Your task:
Answer these questions about the autumn post below.
(a) On what date was the post published?
(b) What kind of trees stand at the end of the driveway?
(c) What does the outside air faintly smell of?

Passage for review:
· · ·

Posted by : Bettina | November 10, 2015
It is a beautiful autumn day as I sit down to write. The meadow behind my house shimmers gold in the sunlight and the woods beyond it are dabbled in shades of yellow and orange as if a child went over them with finger paint. The October Glory maple trees at the end of my driveway are being true to their name with their brilliant red leaves making a bold statement across the azure sky. Outside the air is crisp and smells faintly of wood smoke and drying leaves. I sit in the sun streaming through my morning room windows and think to myself,”Fall is my favorite season!”

· · ·

Recorded information:
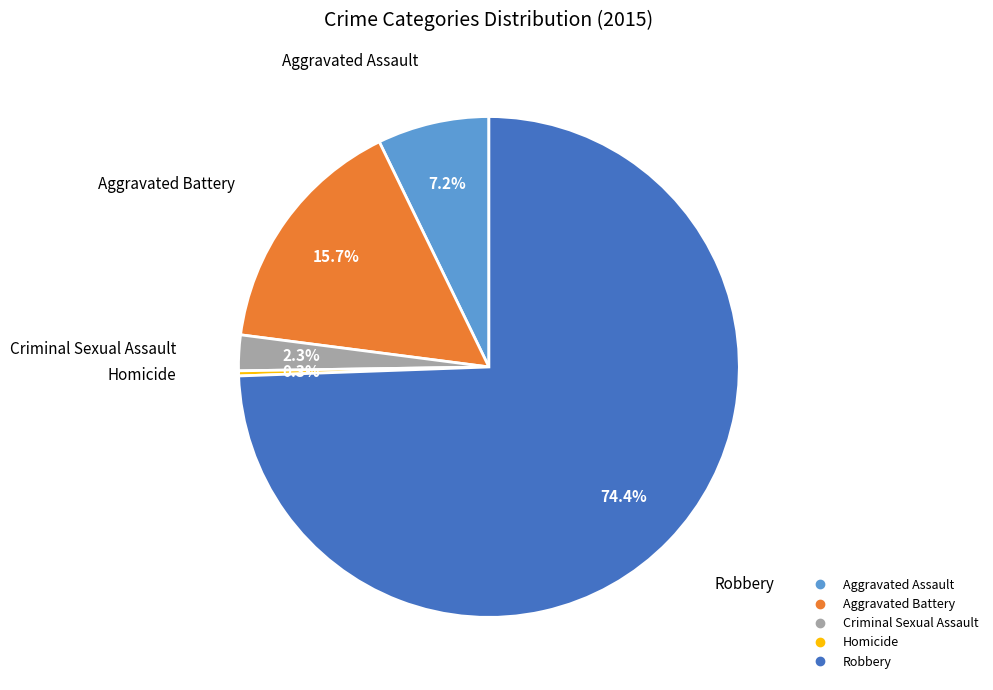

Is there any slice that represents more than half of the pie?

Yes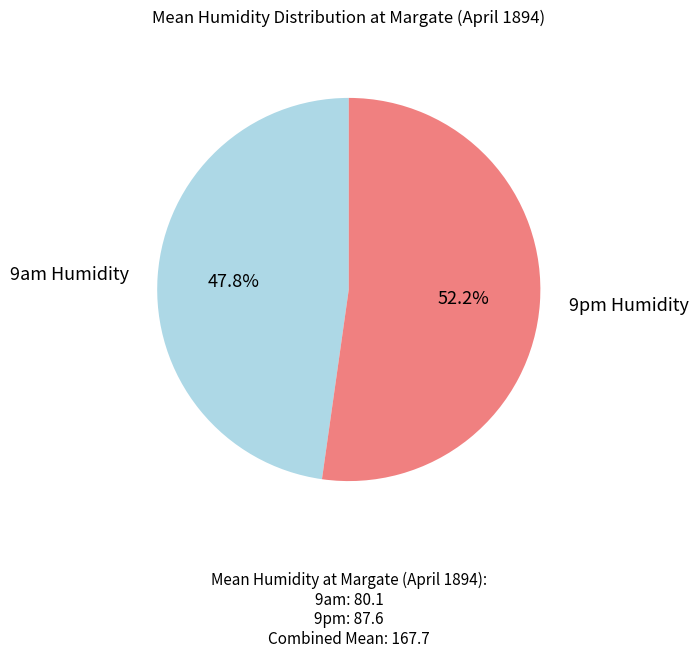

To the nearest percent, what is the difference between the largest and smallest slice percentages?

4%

· · ·

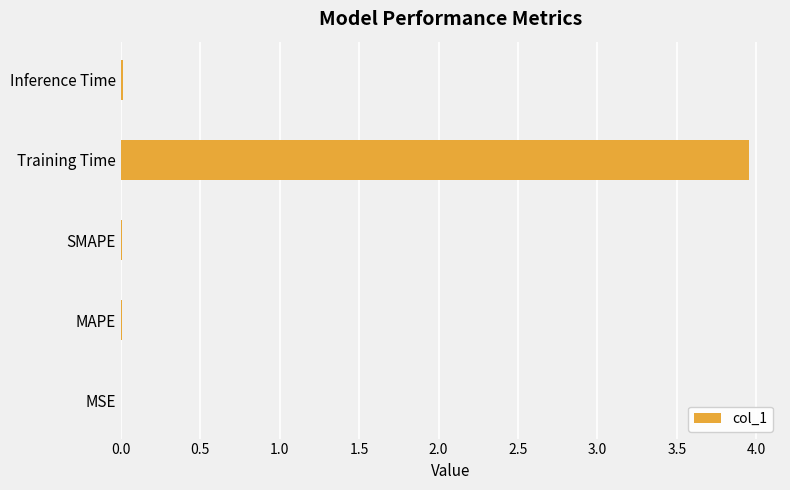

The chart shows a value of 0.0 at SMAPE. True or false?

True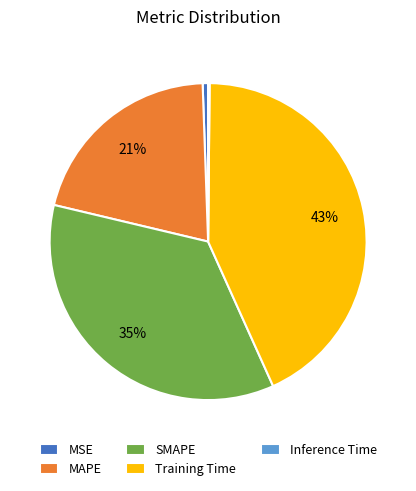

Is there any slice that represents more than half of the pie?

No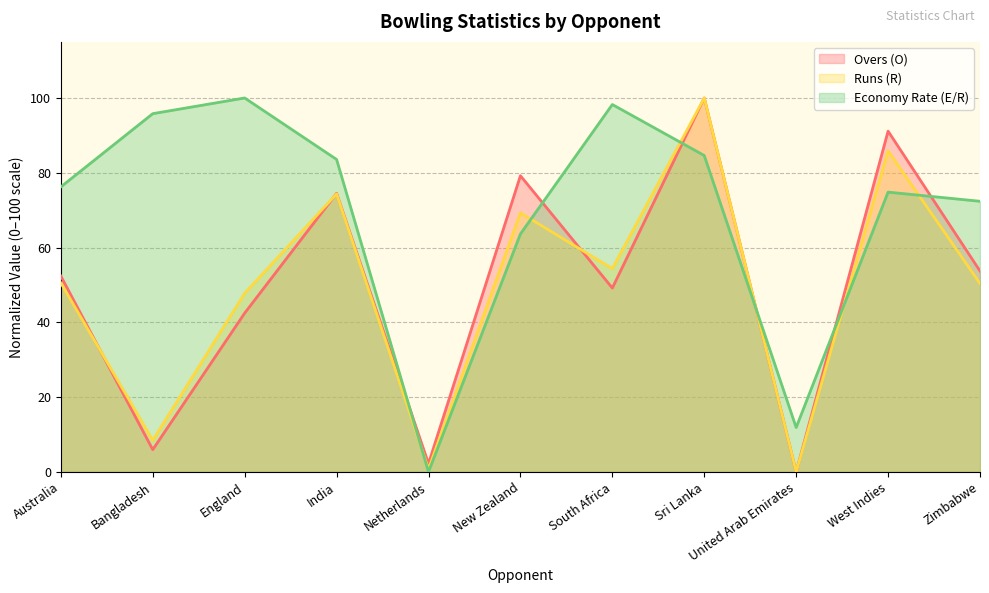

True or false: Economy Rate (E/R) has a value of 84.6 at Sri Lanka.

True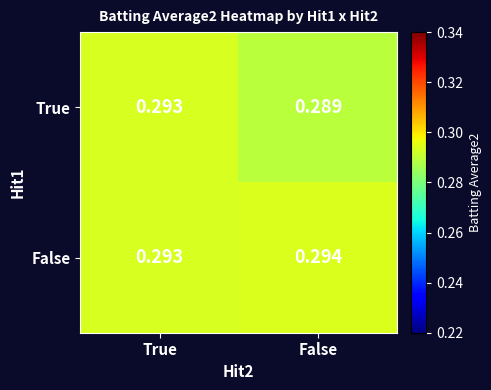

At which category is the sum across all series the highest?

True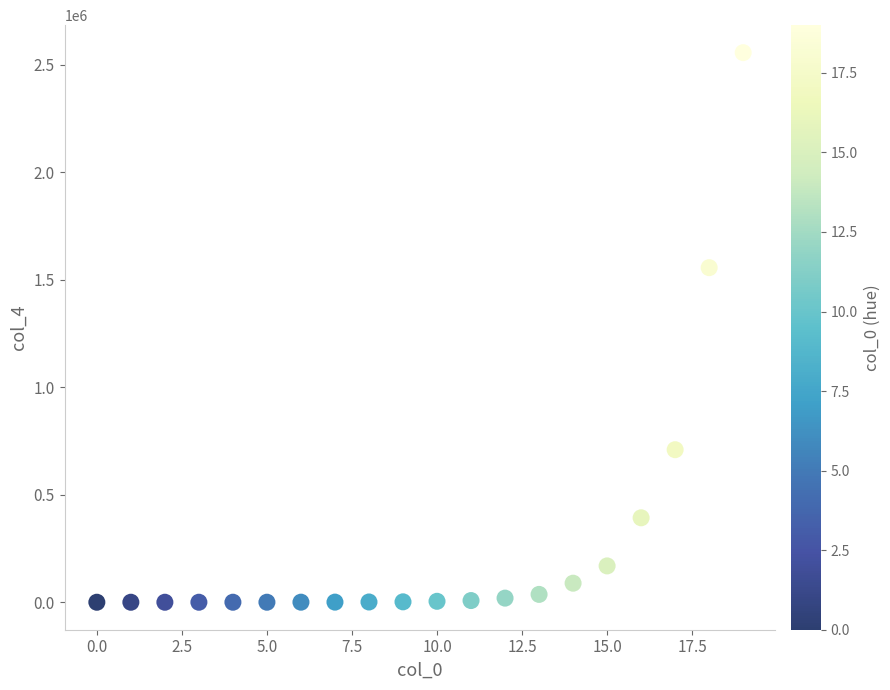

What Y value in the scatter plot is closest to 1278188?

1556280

· · ·

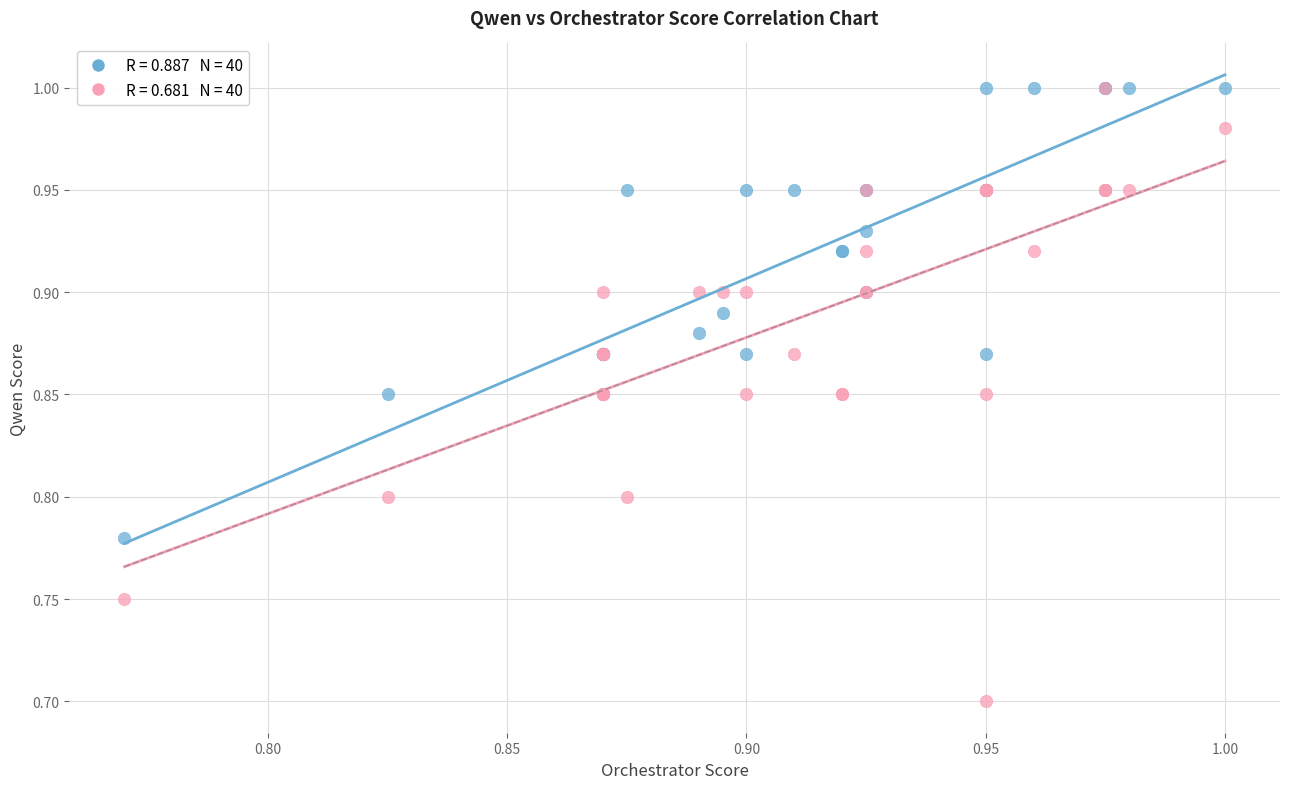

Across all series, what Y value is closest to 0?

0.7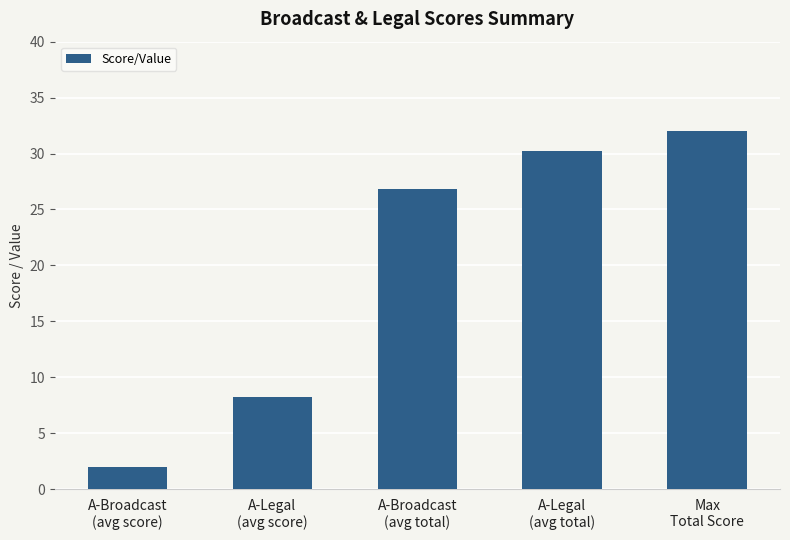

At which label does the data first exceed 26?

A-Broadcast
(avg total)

· · ·

Your solution:
(a) November 10, 2015
(b) October Glory maple trees
(c) Wood smoke and drying leaves